As time passes the probability of being blocked decays, and the IP is eventually rehabilitated without human intervention. In the twilight range of middle probabilities, gray clients experience occasional timeouts in their attempts to connect to the server, while the server reserves more band for good clients. For new records, the initial probability is specified by the initial count; that is, the number of times required to reach 100% probability by doubling the current value each time the IP is caught. The decay is expressed as the number of seconds required for the probability to halve. These values, as well as a human readable reason, accompany each invocation of ibd-ban and each regular expression configured for ibd-parse.

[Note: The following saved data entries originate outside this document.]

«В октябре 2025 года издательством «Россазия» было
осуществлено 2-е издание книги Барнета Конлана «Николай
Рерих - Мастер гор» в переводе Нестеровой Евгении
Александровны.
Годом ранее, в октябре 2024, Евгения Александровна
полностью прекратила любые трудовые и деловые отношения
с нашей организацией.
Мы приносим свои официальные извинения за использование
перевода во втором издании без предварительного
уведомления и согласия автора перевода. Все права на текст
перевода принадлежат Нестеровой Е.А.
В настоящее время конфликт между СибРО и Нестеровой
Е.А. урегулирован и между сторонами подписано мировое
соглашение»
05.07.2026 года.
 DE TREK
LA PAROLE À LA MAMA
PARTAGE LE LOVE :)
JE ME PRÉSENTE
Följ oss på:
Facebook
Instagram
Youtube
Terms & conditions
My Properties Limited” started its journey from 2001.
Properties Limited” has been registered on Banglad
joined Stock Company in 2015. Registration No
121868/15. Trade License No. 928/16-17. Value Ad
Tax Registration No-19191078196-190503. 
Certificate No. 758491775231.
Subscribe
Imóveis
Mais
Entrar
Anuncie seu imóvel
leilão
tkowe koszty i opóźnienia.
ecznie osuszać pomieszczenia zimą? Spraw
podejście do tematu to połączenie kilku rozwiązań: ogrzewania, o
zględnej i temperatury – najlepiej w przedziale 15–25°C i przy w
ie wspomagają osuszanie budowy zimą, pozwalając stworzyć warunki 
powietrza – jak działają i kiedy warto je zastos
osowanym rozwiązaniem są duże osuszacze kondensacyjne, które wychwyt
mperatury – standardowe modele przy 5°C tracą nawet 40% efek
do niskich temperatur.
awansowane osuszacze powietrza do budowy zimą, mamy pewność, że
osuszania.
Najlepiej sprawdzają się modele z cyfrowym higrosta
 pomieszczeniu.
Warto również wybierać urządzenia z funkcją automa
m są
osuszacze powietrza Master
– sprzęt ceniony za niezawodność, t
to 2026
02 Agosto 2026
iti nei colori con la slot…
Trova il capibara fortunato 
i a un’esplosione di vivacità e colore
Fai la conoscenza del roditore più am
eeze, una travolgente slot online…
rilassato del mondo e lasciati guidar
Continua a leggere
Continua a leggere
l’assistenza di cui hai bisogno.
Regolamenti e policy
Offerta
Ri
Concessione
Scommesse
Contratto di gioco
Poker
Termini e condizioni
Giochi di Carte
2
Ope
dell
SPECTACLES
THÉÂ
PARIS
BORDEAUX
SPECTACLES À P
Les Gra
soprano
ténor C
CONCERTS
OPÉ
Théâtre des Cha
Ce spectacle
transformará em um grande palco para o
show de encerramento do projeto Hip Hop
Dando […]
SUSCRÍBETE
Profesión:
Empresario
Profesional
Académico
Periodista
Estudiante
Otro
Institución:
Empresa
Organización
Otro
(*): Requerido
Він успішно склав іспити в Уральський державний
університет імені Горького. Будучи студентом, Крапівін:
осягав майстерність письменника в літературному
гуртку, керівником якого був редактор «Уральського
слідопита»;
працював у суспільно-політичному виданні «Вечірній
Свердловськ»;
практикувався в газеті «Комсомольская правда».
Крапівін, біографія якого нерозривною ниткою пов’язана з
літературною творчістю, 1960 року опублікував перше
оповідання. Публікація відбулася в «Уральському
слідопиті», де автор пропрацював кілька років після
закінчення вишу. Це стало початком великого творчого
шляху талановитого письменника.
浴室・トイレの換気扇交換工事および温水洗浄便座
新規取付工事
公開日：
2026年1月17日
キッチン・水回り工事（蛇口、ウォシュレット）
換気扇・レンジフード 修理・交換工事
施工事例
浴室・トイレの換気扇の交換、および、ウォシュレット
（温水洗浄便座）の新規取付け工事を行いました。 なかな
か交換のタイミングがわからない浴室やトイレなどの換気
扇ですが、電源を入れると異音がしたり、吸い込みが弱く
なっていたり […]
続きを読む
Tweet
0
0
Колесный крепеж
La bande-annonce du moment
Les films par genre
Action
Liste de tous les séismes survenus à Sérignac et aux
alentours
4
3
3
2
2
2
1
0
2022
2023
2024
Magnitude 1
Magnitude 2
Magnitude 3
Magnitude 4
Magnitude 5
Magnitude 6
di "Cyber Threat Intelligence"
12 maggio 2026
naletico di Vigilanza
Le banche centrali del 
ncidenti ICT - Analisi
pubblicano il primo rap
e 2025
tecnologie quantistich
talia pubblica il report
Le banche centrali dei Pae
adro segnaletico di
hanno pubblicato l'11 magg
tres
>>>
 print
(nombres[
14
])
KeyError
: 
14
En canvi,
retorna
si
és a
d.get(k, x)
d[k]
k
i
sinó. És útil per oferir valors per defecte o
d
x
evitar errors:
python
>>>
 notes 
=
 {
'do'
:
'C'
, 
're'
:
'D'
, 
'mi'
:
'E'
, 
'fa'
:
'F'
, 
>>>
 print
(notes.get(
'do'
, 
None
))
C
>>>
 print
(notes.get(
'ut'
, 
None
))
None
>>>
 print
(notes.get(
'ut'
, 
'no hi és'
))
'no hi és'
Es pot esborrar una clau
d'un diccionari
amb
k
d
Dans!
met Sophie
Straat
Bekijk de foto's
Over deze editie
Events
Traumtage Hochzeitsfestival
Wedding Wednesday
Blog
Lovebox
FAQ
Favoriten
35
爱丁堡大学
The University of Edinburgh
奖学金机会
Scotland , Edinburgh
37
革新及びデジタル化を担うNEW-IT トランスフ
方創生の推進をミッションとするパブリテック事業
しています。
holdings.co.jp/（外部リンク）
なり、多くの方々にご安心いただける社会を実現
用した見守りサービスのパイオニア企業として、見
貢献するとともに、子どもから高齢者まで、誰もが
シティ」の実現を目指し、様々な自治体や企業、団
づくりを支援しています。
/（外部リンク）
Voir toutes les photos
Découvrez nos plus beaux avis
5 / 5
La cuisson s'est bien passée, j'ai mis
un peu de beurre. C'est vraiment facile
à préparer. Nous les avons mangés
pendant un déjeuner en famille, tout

I've been running this since December 2008. Version 1 in January 2010 changed the database record structure, and I restarted collecting IPs from scratch. Berkeley DB's Concurrent Data Store model is simple and effective for controlling access to the database. With a nominal record size of 64 bytes, in this moment (March 2011, testing v1.03 candidate) my block.db is 36Mbytes, holding 319691 records at an average of 118.54 bytes each.

Maintenance consists in running ibd-del once a day. That command (not showed in the diagram) is used to list or delete selected records.

Size is a minor problem, though. The btree algorithm performs as O(log N), where N is the number of keys and the logarithm's base is the average number of keys per page. IPv4 addresses result in tiny 4-byte keys, so we may easily fit 1000 keys per page, which means that access time would roughly double whenever the total number of mapped addresses is multiplied by one million! With such performance, I could map the entire IPv4 address space, up to the end of the world.